Drilling begins 3 miles from epicenter of BP oil spill


Just 3 miles from the catastrophic BP spill in the Gulf of Mexico, a Louisiana company is seeking to unlock the same oil and natural gas that turned into a deadly disaster.

Drilling has begun in the closest work yet to the Macondo well, which blew wild on April 20, 2010, killing 11 people and fouling the Gulf with as much as 172 million gallons of crude in the nation’s worst oil spill. Federal regulators gave their blessing last month to LLOG Exploration Offshore LLC. to drill the first new well in the same footprint where BP was digging before.

The resumption of drilling at the former BP site comes as the oil industry pushes into ever deeper and riskier reservoirs in the Gulf. It reflects renewed industry confidence - even as critics say not enough has been done to ensure another disaster is avoided.

“Now that five years have passed it seems that some of the emotions are less raw,” said Pavel Molchanov, an energy analyst with the investment firm Raymond James in Houston.

If anything, drilling into BP’s Macondo reservoir may be safer now, he said.

“Just because there was a spill there doesn’t mean it’s more dangerous,” he said. “It could make it less dangerous considering how much the seabed there has been studied.”

Paul Bommer, a petroleum engineer at the University of Texas at Austin and a member of national panels investigating the BP disaster, said it was only a matter of time before drilling would resume there.

There is just too much money at stake.

Yet LLOG’s own exploration plans provide a window into the potential risks.

In September exploration plans, LLOG estimated its worst-case scenario for an uncontrolled blowout could unleash 252 million gallons of oil over the course of 109 days. By comparison, the BP spill lasted 87 days and resulted in as much as 172 million gallons of oil pouring into the Gulf.

“Our commitment is to not allow such an event to occur again,” said Rick Fowler, the vice president for deep-water projects at LLOG.

Fowler said the shallow part of the well has been drilled and that the deeper section will be completed later this year.

LLOG’s permit to drill a new well was approved April 13 by the Bureau of Safety and Environmental Enforcement, which oversees offshore oil and gas drilling operations.

Lars Herbst, the agency’s regional director, said in a statement that LLOG had demonstrated it could be trusted.

“In order to obtain a permit to drill LLOG had to meet new standards for well-design, casing, and cementing which include a professional engineer certification,” he said.

But Liz Birnbaum, former director of the Minerals Management Service, the former agency that oversaw oil drilling at the time of the BP spill, said allowing drillers to go after that oil is cause for concern because regulations covering well-control are not in effect and years away from being mandatory.

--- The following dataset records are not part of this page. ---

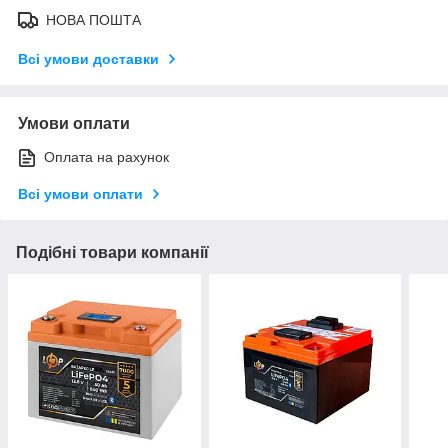
НОВА ПОШТА
Всі умови доставки
Умови оплати
Оплата на рахунок
Всі умови оплати
Подібні товари компанії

Five years ago, BP, its contractors and federal regulators struggled to contain the blowout and kill the out-of-control well. In all, the federal government calculated that about 172 million gallons spilled into the Gulf. BP put the number much lower, closer to 100 million gallons.

Richard Charter, a senior fellow with the Ocean Foundation and a longtime industry watchdog, said drilling into that reservoir has proved very dangerous and highly technical, and it raises questions about whether LLOG has the financial means to respond to a blowout similar to BP’s.

The shallow part of the well was dug by the Sevan Louisiana, a rig owned by Sevan Drilling ASA, a large international drilling company based in Oslo, Norway. Another rig, the Seadrill West Neptune, will complete the well.

Since 2010, LLOG has drilled eight wells in the area in “analogous reservoirs at similar depths and pressures,” Fowler said. The company has drilled more than 50 deep-water wells in the Gulf since 2002, he said.

The company already has drilled three wells in the vicinity that tap into the same reservoir BP was going after in 2010. He said those wells were drilled without problems.

He said the company has studied the investigations into the Macondo disaster and “ensured the lessons from those reports are accounted for in our design and well procedures.”

BP spokesman Brett Clanton said an area even closer to the well, owned by BP, is an “exclusion zone” where oil and gas operations are off-limits both “out of respect for the victims” and to allow BP “to perform any response activities related to the accident.”